(TASK ITEM) In the entries that follow, count each line containing "teamNum" and state the total, nothing more.

(DATA)
++++++++
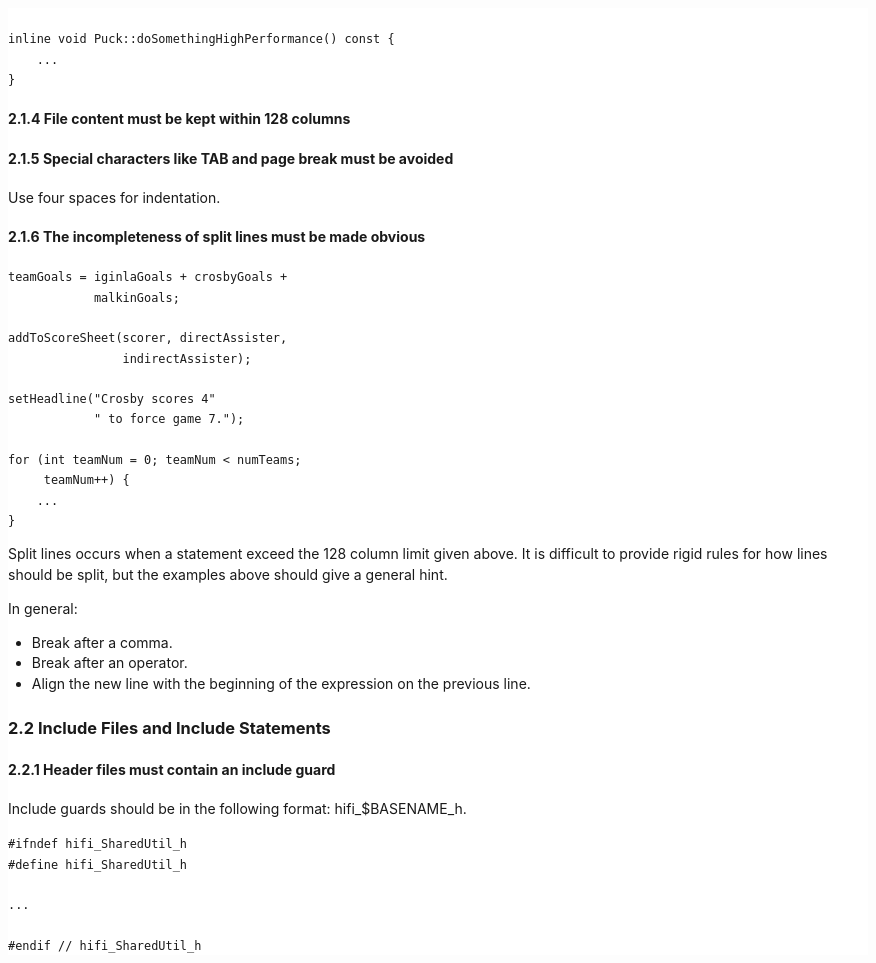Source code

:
 ```

inline void Puck::doSomethingHighPerformance() const {
    ...
}

```

#### 2.1.4 File content must be kept within 128 columns

#### 2.1.5 Special characters like TAB and page break must be avoided

Use four spaces for indentation.

#### 2.1.6 The incompleteness of split lines must be made obvious

```
teamGoals = iginlaGoals + crosbyGoals +
            malkinGoals;

addToScoreSheet(scorer, directAssister,
                indirectAssister);

setHeadline("Crosby scores 4"
            " to force game 7.");

for (int teamNum = 0; teamNum < numTeams;
     teamNum++) {
    ...
}

```

Split lines occurs when a statement exceed the 128 column limit given above. It is difficult to provide rigid rules for how lines should be split, but the examples above should give a general hint.

In general: 
- Break after a comma. 
- Break after an operator. 
- Align the new line with the beginning of the expression on the previous line.

### 2.2 Include Files and Include Statements

#### 2.2.1 Header files must contain an include guard

Include guards should be in the following format: hifi_$BASENAME_h.

```
#ifndef hifi_SharedUtil_h
#define hifi_SharedUtil_h

...

#endif // hifi_SharedUtil_h

```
++++++++
(EXERCISE RESULT) 2